Reproduce every line of the material below in its original languages and line order, without changing any wording.

___

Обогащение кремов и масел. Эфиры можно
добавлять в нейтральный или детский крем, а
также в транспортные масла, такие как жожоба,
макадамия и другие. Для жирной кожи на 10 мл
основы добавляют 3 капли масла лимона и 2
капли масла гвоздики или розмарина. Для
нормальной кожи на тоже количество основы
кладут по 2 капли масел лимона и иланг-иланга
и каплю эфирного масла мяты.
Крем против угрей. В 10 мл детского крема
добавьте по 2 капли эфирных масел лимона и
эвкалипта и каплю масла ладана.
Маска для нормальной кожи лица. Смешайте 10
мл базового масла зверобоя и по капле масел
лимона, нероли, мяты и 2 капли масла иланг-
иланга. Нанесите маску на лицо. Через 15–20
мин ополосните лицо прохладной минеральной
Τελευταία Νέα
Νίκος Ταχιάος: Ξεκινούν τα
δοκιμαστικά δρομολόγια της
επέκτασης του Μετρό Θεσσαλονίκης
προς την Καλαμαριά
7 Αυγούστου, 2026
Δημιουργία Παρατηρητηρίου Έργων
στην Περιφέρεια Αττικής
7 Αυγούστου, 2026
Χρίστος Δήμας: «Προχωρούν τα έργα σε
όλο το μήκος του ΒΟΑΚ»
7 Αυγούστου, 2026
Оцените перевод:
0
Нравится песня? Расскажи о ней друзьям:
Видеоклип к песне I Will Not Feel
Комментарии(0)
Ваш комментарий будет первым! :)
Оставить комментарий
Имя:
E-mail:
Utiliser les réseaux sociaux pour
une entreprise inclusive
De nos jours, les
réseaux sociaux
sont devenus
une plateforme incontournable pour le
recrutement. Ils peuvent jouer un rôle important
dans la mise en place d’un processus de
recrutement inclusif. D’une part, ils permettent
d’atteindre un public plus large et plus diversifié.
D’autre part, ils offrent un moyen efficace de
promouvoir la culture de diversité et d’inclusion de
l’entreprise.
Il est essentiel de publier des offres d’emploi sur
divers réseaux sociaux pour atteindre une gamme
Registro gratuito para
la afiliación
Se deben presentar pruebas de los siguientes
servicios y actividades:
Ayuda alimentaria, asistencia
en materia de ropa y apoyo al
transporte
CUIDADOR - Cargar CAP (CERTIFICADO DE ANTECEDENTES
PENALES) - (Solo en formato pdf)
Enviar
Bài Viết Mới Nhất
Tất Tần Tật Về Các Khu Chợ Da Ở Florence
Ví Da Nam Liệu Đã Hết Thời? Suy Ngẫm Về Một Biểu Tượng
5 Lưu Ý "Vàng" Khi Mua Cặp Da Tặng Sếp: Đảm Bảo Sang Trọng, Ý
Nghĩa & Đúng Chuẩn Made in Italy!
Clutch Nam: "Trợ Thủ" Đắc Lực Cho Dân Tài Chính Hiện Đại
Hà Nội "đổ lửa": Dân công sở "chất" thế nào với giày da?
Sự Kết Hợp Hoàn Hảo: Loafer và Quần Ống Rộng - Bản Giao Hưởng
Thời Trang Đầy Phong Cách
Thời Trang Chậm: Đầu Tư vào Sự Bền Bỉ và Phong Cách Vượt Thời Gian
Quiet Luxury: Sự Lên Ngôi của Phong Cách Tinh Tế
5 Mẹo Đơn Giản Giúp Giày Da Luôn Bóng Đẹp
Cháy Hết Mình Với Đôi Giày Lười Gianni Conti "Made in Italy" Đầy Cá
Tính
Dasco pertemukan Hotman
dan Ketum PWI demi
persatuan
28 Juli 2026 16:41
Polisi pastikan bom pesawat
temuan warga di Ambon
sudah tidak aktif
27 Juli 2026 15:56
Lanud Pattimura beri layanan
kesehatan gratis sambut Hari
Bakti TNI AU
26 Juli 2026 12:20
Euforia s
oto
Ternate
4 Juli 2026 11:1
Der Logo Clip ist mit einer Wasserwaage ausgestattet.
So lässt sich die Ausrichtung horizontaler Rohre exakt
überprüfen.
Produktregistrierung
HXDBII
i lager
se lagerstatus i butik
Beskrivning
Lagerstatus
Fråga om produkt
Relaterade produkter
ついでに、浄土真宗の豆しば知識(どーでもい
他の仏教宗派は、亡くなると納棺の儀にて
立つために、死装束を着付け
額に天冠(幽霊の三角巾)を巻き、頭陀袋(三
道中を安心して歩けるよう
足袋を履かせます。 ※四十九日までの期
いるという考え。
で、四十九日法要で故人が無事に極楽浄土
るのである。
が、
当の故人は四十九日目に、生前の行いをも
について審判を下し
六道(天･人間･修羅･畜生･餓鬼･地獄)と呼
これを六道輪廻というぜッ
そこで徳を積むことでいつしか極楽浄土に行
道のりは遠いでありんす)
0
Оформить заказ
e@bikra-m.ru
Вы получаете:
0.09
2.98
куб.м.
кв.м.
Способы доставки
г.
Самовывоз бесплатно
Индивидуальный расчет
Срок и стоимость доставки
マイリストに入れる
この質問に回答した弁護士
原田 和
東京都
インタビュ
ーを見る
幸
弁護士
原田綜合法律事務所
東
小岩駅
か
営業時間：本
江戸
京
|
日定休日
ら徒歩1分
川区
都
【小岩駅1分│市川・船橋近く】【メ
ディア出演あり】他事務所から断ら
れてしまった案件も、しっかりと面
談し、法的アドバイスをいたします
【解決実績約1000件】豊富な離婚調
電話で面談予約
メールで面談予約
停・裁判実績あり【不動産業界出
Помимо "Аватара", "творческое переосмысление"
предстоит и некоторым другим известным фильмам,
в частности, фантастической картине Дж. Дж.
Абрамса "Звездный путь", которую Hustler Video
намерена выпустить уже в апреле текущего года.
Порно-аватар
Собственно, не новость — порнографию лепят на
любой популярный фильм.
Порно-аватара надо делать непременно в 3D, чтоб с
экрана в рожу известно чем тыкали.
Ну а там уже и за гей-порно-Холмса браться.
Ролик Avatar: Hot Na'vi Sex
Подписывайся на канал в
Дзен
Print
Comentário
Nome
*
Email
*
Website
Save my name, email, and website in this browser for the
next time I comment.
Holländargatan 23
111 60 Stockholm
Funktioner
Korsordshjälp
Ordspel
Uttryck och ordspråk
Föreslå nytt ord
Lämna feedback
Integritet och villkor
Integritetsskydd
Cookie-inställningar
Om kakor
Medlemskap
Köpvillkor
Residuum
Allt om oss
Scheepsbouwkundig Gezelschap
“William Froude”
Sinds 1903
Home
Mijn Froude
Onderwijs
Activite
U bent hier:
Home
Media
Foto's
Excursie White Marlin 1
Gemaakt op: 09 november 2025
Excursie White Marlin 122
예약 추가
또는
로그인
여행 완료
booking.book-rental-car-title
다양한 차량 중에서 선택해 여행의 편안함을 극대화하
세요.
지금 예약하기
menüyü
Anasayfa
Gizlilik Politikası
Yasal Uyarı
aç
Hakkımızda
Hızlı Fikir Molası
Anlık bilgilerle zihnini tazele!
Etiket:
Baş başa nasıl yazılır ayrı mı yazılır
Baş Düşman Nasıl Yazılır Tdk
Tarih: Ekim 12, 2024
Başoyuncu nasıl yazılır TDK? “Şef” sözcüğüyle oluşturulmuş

___

▶ [Solution to this problem]:
Обогащение кремов и масел. Эфиры можно
добавлять в нейтральный или детский крем, а
также в транспортные масла, такие как жожоба,
макадамия и другие. Для жирной кожи на 10 мл
основы добавляют 3 капли масла лимона и 2
капли масла гвоздики или розмарина. Для
нормальной кожи на тоже количество основы
кладут по 2 капли масел лимона и иланг-иланга
и каплю эфирного масла мяты.
Крем против угрей. В 10 мл детского крема
добавьте по 2 капли эфирных масел лимона и
эвкалипта и каплю масла ладана.
Маска для нормальной кожи лица. Смешайте 10
мл базового масла зверобоя и по капле масел
лимона, нероли, мяты и 2 капли масла иланг-
иланга. Нанесите маску на лицо. Через 15–20
мин ополосните лицо прохладной минеральной
Τελευταία Νέα
Νίκος Ταχιάος: Ξεκινούν τα
δοκιμαστικά δρομολόγια της
επέκτασης του Μετρό Θεσσαλονίκης
προς την Καλαμαριά
7 Αυγούστου, 2026
Δημιουργία Παρατηρητηρίου Έργων
στην Περιφέρεια Αττικής
7 Αυγούστου, 2026
Χρίστος Δήμας: «Προχωρούν τα έργα σε
όλο το μήκος του ΒΟΑΚ»
7 Αυγούστου, 2026
Оцените перевод:
0
Нравится песня? Расскажи о ней друзьям:
Видеоклип к песне I Will Not Feel
Комментарии(0)
Ваш комментарий будет первым! :)
Оставить комментарий
Имя:
E-mail:
Utiliser les réseaux sociaux pour
une entreprise inclusive
De nos jours, les
réseaux sociaux
sont devenus
une plateforme incontournable pour le
recrutement. Ils peuvent jouer un rôle important
dans la mise en place d’un processus de
recrutement inclusif. D’une part, ils permettent
d’atteindre un public plus large et plus diversifié.
D’autre part, ils offrent un moyen efficace de
promouvoir la culture de diversité et d’inclusion de
l’entreprise.
Il est essentiel de publier des offres d’emploi sur
divers réseaux sociaux pour atteindre une gamme
Registro gratuito para
la afiliación
Se deben presentar pruebas de los siguientes
servicios y actividades:
Ayuda alimentaria, asistencia
en materia de ropa y apoyo al
transporte
CUIDADOR - Cargar CAP (CERTIFICADO DE ANTECEDENTES
PENALES) - (Solo en formato pdf)
Enviar
Bài Viết Mới Nhất
Tất Tần Tật Về Các Khu Chợ Da Ở Florence
Ví Da Nam Liệu Đã Hết Thời? Suy Ngẫm Về Một Biểu Tượng
5 Lưu Ý "Vàng" Khi Mua Cặp Da Tặng Sếp: Đảm Bảo Sang Trọng, Ý
Nghĩa & Đúng Chuẩn Made in Italy!
Clutch Nam: "Trợ Thủ" Đắc Lực Cho Dân Tài Chính Hiện Đại
Hà Nội "đổ lửa": Dân công sở "chất" thế nào với giày da?
Sự Kết Hợp Hoàn Hảo: Loafer và Quần Ống Rộng - Bản Giao Hưởng
Thời Trang Đầy Phong Cách
Thời Trang Chậm: Đầu Tư vào Sự Bền Bỉ và Phong Cách Vượt Thời Gian
Quiet Luxury: Sự Lên Ngôi của Phong Cách Tinh Tế
5 Mẹo Đơn Giản Giúp Giày Da Luôn Bóng Đẹp
Cháy Hết Mình Với Đôi Giày Lười Gianni Conti "Made in Italy" Đầy Cá
Tính
Dasco pertemukan Hotman
dan Ketum PWI demi
persatuan
28 Juli 2026 16:41
Polisi pastikan bom pesawat
temuan warga di Ambon
sudah tidak aktif
27 Juli 2026 15:56
Lanud Pattimura beri layanan
kesehatan gratis sambut Hari
Bakti TNI AU
26 Juli 2026 12:20
Euforia s
oto
Ternate
4 Juli 2026 11:1
Der Logo Clip ist mit einer Wasserwaage ausgestattet.
So lässt sich die Ausrichtung horizontaler Rohre exakt
überprüfen.
Produktregistrierung
HXDBII
i lager
se lagerstatus i butik
Beskrivning
Lagerstatus
Fråga om produkt
Relaterade produkter
ついでに、浄土真宗の豆しば知識(どーでもい
他の仏教宗派は、亡くなると納棺の儀にて
立つために、死装束を着付け
額に天冠(幽霊の三角巾)を巻き、頭陀袋(三
道中を安心して歩けるよう
足袋を履かせます。 ※四十九日までの期
いるという考え。
で、四十九日法要で故人が無事に極楽浄土
るのである。
が、
当の故人は四十九日目に、生前の行いをも
について審判を下し
六道(天･人間･修羅･畜生･餓鬼･地獄)と呼
これを六道輪廻というぜッ
そこで徳を積むことでいつしか極楽浄土に行
道のりは遠いでありんす)
0
Оформить заказ
e@bikra-m.ru
Вы получаете:
0.09
2.98
куб.м.
кв.м.
Способы доставки
г.
Самовывоз бесплатно
Индивидуальный расчет
Срок и стоимость доставки
マイリストに入れる
この質問に回答した弁護士
原田 和
東京都
インタビュ
ーを見る
幸
弁護士
原田綜合法律事務所
東
小岩駅
か
営業時間：本
江戸
京
|
日定休日
ら徒歩1分
川区
都
【小岩駅1分│市川・船橋近く】【メ
ディア出演あり】他事務所から断ら
れてしまった案件も、しっかりと面
談し、法的アドバイスをいたします
【解決実績約1000件】豊富な離婚調
電話で面談予約
メールで面談予約
停・裁判実績あり【不動産業界出
Помимо "Аватара", "творческое переосмысление"
предстоит и некоторым другим известным фильмам,
в частности, фантастической картине Дж. Дж.
Абрамса "Звездный путь", которую Hustler Video
намерена выпустить уже в апреле текущего года.
Порно-аватар
Собственно, не новость — порнографию лепят на
любой популярный фильм.
Порно-аватара надо делать непременно в 3D, чтоб с
экрана в рожу известно чем тыкали.
Ну а там уже и за гей-порно-Холмса браться.
Ролик Avatar: Hot Na'vi Sex
Подписывайся на канал в
Дзен
Print
Comentário
Nome
*
Email
*
Website
Save my name, email, and website in this browser for the
next time I comment.
Holländargatan 23
111 60 Stockholm
Funktioner
Korsordshjälp
Ordspel
Uttryck och ordspråk
Föreslå nytt ord
Lämna feedback
Integritet och villkor
Integritetsskydd
Cookie-inställningar
Om kakor
Medlemskap
Köpvillkor
Residuum
Allt om oss
Scheepsbouwkundig Gezelschap
“William Froude”
Sinds 1903
Home
Mijn Froude
Onderwijs
Activite
U bent hier:
Home
Media
Foto's
Excursie White Marlin 1
Gemaakt op: 09 november 2025
Excursie White Marlin 122
예약 추가
또는
로그인
여행 완료
booking.book-rental-car-title
다양한 차량 중에서 선택해 여행의 편안함을 극대화하
세요.
지금 예약하기
menüyü
Anasayfa
Gizlilik Politikası
Yasal Uyarı
aç
Hakkımızda
Hızlı Fikir Molası
Anlık bilgilerle zihnini tazele!
Etiket:
Baş başa nasıl yazılır ayrı mı yazılır
Baş Düşman Nasıl Yazılır Tdk
Tarih: Ekim 12, 2024
Başoyuncu nasıl yazılır TDK? “Şef” sözcüğüyle oluşturulmuş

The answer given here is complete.